Prince’s Golf Club has taken a rather bold stride into its next championship chapter with the unveiling of The Laddie, a new 18-hole composite course created in collaboration with The R&A and the architectural firm Mackenzie & Ebert.
This is not some ornamental reshuffle designed to look handsome on a brochure while frightening nobody. The Laddie pulls together selected holes from Prince’s three established nines — The Himalayas, Shore and Dunes — to form a championship routing intended for select future events at the Kent links.
For a club that hosted the 1932 Open Championship and is due to stage the 2030 Walker Cup, that matters. Prince’s has never exactly lacked history. Now it has given that history a sharper pair of elbows.
A New Championship Routing On Historic Links

The Laddie will be made available to golfers at select times of the year, allowing visitors to experience a layout that gathers what the club sees as the finest elements of its three nine-hole loops.
The composition is precise: five holes from The Himalayas, six from The Shore and seven from The Dunes. That blend gives the course variety, but also purpose. The routing is defined by a sequence of demanding par 4s, the sort that tend to ask searching questions from the tee before delivering a second examination into the green.
In plain terms, this is a course designed to identify proper golf. Not merely long golf. Not merely tidy golf. Proper golf — the kind played with imagination, nerve and the occasional whispered apology to one’s scorecard.

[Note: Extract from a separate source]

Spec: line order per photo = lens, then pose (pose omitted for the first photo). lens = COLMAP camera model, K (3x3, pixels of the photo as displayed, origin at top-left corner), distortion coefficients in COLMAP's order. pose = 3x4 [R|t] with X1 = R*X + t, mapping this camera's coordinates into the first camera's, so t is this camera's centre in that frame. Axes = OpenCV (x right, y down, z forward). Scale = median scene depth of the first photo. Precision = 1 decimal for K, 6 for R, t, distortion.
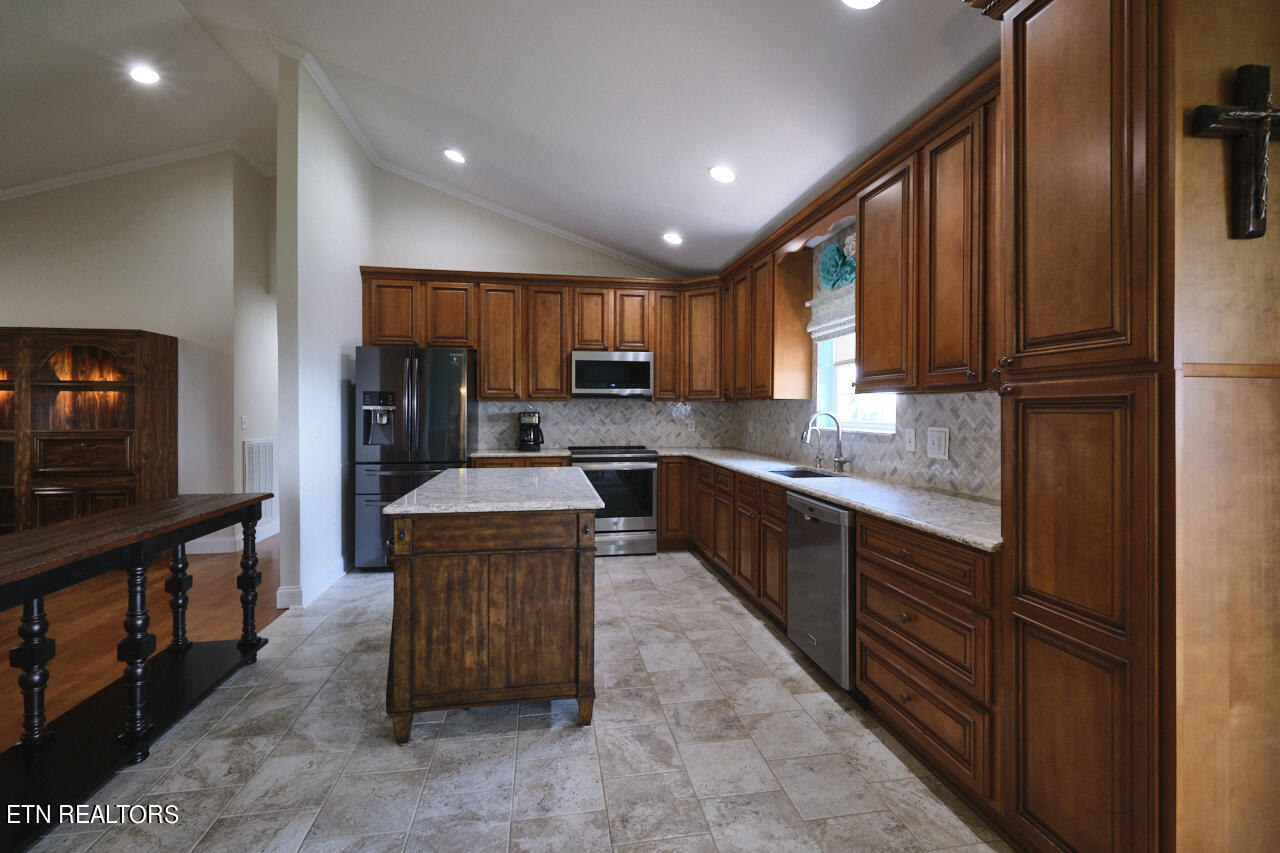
lens RADIAL K [[559.5, 0, 640.0], [0, 559.5, 426.5], [0, 0, 1]] dist [0.001017, 0.000312]
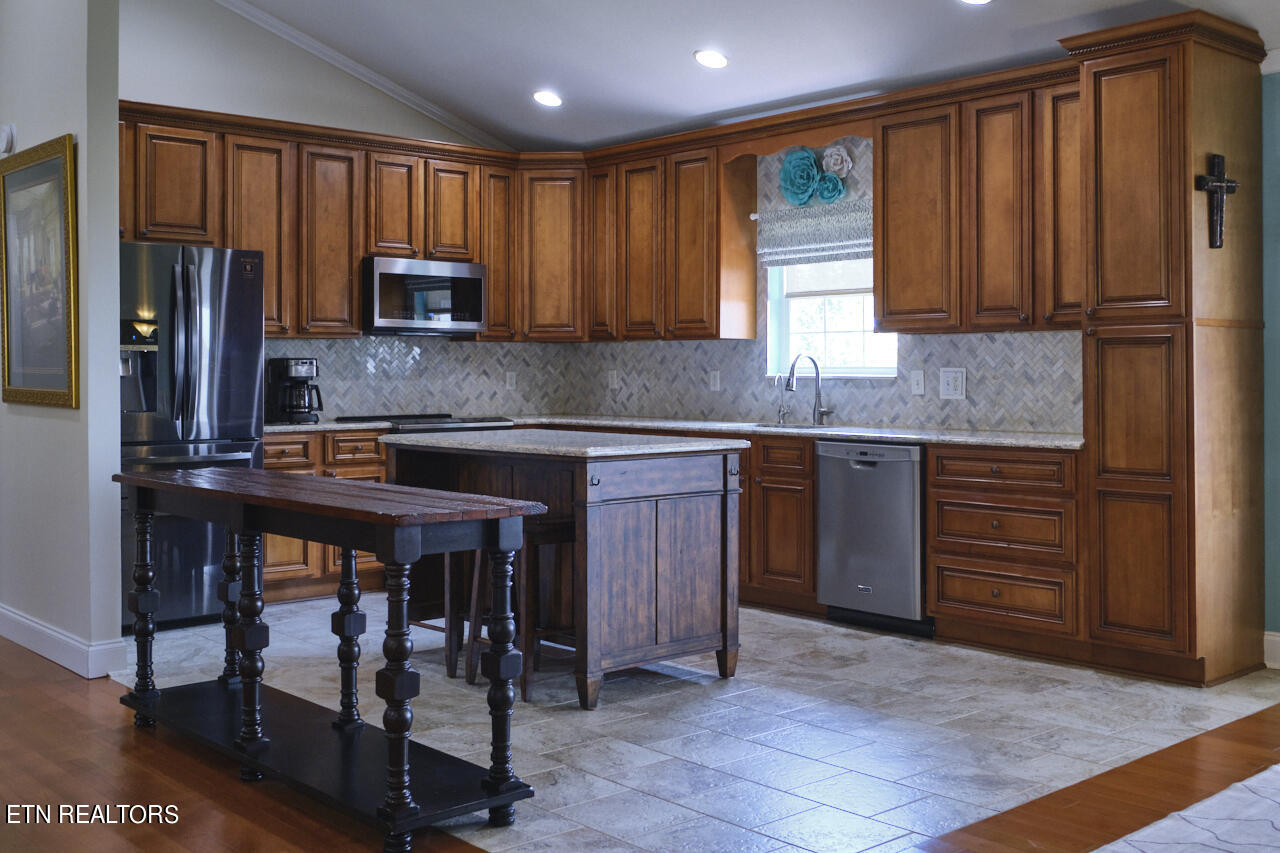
lens RADIAL K [[1337.3, 0, 640.1], [0, 1337.3, 423.6], [0, 0, 1]] dist [-0.003576, 0.006820]
pose [[0.845958, -0.025002, 0.532662, -1.137554], [0.019098, 0.999680, 0.016591, 0.047898], [-0.532907, -0.003862, 0.846165, -0.673576]]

Why The Laddie Name Matters
The course takes its name from P B “Laddie” Lucas, one of the most significant figures in the history of Prince’s Golf Club.
Born at Prince’s and raised on the Kent links, Lucas became both a distinguished amateur golfer and an RAF pilot. His story has the quality of something that would sound too neat if it had been invented. During World War II, after his Spitfire sustained heavy damage, Lucas used his knowledge of the coastline and course to navigate back to Prince’s, landing safely on the links.
Golf clubs often speak of legacy. Here, it is not simply stitched into a crest or printed on a menu. It is buried in the dunes, carried in the wind and now written into the routing of a championship course.
A Links Course With Firmer, Faster Intentions
The creation of The Laddie follows a broader programme of work at Prince’s, including restored natural sandscrapes, extended fairways and surrounds, and more refined rough management.
The aim is clear enough: firmer, faster links conditions that nod towards the club’s pre-war heritage rather than smoothing it into something polite and forgettable. Links golf, at its best, should have a little mischief in it. Prince’s appears to understand that.
That restoration work also helped the club receive England’s “Golf Course of the Year” award in 2025, a useful reminder that this is not just a venue leaning on sepia-tinted photographs and an old Open Championship entry in the ledger.
“The goal of ‘The Laddie’ is to create a home for championship golf at Prince’s while maintaining the essence of the whole property,” says Rob McGuirk, general manager of Prince’s Golf Club. “We believe we created something very special here and this specific routing will not only look to be among the best in the United Kingdom, but across the world.”
More Than A Golf Course
A serious golf destination can no longer rely on the course alone, however magnificent the dunes may look at sunset. Modern travelling golfers want the full apparatus: practice, accommodation, food, comfort, convenience and the quiet reassurance that someone has thought about the day beyond the first tee.
Prince’s has been busy there too.
The club has recently completed an extensive clubhouse refurbishment, improving the arrival and hospitality experience for members and guests. Across the wider venue, the investment includes Toptracer technology on the driving range, an Odyssey putting studio, and the planned revitalisation of The Lodge at Prince’s.
The Lodge offers 38 en-suite bedrooms and supports the club’s stay-and-play appeal, which is no small detail for travelling golfers looking to turn a Kent links pilgrimage into a proper short break rather than a dawn raid with a bacon roll and a stiff lower back.
“We believe the creation of ‘The Laddie’ is another crucial step towards Prince’s reaching its true potential as a golf destination,” continues McGuirk. “Over the past decade, we have transformed our facility into a well-rounded escape for golf aficionados and travellers alike.”
Why Prince’s Is Strengthening Its Place In UK Golf
Prince’s Golf Club is already recognised across major Top 100 rankings in Great Britain and Ireland, and its reputation as one of England’s finest links venues has been building with intent.
The arrival of The Laddie gives that reputation a more defined championship edge. It provides a tournament-ready stage, a stronger travel proposition and a clearer identity for golfers who want heritage without the museum ropes.
There is something fitting about a club with Prince’s past choosing not to stand still. The great links venues survive by respecting the old bones while allowing the turf to breathe, shift and occasionally bite back.
The Laddie sounds like exactly that sort of creature: historic, strategic, wind-brushed and just troublesome enough to be memorable.